──────── RECORD EXCERPTS

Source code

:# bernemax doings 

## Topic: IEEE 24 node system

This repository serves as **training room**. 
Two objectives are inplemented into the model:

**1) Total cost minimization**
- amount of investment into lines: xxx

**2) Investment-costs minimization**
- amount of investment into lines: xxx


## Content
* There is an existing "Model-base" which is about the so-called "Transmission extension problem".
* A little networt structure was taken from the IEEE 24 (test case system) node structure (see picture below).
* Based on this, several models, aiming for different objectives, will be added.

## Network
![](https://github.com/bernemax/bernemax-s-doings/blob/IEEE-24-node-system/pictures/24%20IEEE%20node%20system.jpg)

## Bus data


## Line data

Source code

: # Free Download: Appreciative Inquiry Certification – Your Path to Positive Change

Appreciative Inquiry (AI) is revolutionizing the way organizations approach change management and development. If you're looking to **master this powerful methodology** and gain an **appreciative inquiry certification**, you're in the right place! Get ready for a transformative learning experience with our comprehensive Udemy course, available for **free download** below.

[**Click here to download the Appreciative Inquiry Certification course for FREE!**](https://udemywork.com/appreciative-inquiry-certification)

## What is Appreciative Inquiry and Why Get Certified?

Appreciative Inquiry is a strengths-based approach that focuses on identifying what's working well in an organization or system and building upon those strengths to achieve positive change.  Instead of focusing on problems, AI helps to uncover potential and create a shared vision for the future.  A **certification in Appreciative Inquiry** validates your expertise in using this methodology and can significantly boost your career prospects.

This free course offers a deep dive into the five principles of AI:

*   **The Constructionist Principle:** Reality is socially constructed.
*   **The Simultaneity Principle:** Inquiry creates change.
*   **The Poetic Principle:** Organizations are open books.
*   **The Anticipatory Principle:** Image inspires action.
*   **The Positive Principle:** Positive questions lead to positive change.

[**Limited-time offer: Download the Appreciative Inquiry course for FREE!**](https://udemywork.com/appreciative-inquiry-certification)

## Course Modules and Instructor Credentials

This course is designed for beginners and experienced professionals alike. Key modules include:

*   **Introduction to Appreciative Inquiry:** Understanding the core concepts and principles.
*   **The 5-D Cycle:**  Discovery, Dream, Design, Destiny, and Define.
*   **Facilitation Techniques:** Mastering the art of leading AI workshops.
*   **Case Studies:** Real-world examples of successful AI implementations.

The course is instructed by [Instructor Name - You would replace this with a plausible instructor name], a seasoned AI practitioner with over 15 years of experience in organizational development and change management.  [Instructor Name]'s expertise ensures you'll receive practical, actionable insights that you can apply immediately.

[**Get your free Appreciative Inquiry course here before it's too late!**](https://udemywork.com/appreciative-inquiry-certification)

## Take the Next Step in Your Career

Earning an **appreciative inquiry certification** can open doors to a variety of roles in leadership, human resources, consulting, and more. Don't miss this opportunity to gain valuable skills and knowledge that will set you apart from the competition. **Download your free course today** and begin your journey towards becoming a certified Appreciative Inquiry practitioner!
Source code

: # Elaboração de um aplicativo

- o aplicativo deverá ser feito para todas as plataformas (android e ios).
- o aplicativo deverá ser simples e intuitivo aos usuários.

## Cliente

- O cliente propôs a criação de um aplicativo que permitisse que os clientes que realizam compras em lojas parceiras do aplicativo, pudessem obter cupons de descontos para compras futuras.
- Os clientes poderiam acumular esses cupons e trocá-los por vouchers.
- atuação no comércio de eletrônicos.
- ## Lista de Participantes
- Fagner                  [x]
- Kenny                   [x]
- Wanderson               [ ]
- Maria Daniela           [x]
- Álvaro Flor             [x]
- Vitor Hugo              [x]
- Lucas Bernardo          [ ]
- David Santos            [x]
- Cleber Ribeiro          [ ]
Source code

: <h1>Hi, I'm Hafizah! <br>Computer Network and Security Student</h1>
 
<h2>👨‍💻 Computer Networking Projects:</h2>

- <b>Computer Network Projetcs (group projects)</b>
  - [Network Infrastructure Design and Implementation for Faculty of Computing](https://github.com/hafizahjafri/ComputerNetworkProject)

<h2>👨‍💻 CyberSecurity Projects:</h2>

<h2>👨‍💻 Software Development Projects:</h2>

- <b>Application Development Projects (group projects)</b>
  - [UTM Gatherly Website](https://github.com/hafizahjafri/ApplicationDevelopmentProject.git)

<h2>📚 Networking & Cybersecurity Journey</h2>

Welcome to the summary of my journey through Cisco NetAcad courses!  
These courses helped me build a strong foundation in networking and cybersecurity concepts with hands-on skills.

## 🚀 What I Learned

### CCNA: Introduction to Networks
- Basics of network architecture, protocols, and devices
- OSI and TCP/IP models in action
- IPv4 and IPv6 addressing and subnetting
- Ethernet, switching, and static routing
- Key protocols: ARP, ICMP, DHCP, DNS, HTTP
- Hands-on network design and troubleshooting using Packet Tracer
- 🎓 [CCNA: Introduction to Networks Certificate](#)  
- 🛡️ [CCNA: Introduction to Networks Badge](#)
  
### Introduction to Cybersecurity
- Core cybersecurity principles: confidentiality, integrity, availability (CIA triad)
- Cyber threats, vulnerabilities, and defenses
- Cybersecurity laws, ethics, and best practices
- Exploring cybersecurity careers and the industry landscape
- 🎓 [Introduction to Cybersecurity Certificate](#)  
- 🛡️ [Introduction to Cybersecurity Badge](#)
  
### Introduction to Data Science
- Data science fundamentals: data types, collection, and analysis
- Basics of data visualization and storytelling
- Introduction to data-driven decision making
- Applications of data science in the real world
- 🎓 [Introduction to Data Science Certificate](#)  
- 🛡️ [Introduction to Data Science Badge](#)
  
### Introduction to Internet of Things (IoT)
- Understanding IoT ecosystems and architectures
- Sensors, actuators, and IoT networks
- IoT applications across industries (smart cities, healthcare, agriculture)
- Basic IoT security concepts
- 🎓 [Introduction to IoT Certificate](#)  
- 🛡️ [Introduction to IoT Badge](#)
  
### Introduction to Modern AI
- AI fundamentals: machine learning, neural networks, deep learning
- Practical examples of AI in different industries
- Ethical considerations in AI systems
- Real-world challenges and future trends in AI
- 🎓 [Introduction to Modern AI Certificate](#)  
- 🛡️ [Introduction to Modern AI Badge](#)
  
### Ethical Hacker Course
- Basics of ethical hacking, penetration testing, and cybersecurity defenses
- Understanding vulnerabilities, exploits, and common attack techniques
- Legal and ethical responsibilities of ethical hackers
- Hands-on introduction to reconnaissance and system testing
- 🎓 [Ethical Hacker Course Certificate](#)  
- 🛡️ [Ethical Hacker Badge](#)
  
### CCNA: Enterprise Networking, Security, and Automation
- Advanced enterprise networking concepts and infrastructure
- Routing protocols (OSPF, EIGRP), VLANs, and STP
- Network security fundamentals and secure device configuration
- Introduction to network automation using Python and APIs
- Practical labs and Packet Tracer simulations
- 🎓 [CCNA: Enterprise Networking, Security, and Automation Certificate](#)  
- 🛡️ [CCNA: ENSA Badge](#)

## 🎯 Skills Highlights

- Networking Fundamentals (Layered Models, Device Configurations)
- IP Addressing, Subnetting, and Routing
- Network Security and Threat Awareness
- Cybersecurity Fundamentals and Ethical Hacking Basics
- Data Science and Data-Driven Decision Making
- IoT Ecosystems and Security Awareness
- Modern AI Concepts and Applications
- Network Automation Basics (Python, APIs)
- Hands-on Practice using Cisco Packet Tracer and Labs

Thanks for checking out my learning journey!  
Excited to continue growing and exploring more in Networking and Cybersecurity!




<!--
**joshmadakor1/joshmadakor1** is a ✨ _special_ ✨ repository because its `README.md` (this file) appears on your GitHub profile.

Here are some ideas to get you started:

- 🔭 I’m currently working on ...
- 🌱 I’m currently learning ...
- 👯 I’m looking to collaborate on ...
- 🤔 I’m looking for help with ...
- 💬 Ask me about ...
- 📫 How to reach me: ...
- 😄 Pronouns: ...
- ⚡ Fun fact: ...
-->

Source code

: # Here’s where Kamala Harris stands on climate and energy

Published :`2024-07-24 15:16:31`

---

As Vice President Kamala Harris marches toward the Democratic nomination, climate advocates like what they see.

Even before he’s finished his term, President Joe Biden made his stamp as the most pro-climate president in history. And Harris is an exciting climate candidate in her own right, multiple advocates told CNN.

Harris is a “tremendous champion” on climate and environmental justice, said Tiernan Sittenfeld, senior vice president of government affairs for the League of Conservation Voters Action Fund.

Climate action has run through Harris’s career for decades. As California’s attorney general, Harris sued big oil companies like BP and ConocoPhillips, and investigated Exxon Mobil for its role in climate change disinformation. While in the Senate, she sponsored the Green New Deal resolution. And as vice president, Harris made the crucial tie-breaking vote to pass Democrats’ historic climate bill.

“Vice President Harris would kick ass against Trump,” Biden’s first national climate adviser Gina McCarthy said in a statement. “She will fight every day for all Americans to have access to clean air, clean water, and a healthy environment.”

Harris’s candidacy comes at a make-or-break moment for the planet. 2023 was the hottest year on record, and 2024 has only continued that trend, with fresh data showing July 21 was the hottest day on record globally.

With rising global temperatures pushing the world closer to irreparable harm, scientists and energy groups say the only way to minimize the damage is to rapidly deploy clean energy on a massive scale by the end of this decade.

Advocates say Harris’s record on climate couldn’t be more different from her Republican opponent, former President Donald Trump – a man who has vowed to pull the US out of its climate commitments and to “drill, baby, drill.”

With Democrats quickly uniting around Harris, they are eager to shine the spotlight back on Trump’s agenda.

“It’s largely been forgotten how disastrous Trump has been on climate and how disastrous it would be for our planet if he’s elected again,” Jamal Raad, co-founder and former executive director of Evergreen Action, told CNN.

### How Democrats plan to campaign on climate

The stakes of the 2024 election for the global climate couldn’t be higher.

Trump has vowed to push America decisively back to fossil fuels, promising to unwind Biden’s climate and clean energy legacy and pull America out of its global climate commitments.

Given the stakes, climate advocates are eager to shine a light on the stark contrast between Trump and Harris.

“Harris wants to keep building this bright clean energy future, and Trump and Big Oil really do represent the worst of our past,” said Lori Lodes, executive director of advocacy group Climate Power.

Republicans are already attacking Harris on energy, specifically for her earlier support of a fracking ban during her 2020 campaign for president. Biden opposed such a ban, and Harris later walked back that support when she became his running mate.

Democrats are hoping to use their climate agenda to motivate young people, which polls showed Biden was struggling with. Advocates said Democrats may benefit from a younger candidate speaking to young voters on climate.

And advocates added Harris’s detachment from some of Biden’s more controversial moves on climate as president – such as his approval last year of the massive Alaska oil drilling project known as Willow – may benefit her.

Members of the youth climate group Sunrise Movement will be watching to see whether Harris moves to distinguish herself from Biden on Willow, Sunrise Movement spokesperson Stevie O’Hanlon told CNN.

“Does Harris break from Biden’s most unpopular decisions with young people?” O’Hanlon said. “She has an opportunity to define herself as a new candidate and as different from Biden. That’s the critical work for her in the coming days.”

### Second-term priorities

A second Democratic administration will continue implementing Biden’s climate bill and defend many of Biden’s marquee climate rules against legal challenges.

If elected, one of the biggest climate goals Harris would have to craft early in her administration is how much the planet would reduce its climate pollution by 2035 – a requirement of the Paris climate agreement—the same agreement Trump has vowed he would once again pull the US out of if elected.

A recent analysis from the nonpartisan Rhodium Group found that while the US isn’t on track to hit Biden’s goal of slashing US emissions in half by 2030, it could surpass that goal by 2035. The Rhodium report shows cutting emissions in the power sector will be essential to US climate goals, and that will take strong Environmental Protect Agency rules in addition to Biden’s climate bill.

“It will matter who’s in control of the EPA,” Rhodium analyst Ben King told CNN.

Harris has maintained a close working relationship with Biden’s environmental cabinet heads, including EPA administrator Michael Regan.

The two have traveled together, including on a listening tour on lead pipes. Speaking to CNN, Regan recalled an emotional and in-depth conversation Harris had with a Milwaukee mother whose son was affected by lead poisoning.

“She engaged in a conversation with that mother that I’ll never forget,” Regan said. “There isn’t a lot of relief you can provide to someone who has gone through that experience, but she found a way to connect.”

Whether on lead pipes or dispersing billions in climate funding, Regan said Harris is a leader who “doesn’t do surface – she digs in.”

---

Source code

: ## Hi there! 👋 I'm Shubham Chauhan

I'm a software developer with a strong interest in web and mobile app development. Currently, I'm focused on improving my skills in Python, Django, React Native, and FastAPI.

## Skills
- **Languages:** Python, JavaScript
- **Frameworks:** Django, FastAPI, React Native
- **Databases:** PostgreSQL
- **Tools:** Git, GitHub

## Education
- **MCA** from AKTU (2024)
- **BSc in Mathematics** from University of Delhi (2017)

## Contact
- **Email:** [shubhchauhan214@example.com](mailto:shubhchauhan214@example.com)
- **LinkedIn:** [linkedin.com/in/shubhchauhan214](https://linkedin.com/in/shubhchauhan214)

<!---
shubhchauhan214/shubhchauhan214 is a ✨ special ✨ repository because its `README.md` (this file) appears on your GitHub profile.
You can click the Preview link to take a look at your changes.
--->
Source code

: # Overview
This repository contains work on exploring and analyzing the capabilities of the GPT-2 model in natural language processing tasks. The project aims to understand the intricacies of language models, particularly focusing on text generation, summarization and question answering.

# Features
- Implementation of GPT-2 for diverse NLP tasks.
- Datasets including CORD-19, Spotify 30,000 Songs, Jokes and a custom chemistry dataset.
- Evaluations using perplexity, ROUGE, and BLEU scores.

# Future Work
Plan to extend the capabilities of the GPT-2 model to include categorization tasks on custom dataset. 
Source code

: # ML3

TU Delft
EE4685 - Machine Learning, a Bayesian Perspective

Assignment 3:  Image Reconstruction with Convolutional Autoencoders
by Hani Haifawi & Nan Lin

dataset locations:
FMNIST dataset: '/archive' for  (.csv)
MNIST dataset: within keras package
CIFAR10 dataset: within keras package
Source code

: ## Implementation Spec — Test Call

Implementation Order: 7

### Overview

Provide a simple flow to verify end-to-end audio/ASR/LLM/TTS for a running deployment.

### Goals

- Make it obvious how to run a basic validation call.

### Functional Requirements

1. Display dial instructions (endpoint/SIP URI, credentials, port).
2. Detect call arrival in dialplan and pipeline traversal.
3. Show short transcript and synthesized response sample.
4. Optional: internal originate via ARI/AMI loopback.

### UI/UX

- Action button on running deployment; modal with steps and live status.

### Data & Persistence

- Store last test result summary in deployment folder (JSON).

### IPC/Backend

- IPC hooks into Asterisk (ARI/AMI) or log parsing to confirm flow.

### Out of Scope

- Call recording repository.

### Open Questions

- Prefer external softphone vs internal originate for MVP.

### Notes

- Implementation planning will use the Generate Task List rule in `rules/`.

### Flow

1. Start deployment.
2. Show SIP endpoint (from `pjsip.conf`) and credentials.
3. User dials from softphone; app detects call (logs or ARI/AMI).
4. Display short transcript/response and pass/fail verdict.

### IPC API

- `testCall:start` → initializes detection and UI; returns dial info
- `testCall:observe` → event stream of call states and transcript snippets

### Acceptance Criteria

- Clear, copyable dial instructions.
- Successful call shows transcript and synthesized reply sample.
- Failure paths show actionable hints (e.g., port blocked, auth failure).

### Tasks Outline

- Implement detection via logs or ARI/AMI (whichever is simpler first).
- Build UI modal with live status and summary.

────────────────

> TASK TO CARRY OUT
Look above for the line with "Appreciative Inquiry (AI)" and the line with "## What is Appreciative". Write out those two lines and all the lines between them, exactly, and no others.

> RESULT OF THIS TASK
Appreciative Inquiry (AI) is revolutionizing the way organizations approach change management and development. If you're looking to **master this powerful methodology** and gain an **appreciative inquiry certification**, you're in the right place! Get ready for a transformative learning experience with our comprehensive Udemy course, available for **free download** below.

[**Click here to download the Appreciative Inquiry Certification course for FREE!**](https://udemywork.com/appreciative-inquiry-certification)

## What is Appreciative Inquiry and Why Get Certified?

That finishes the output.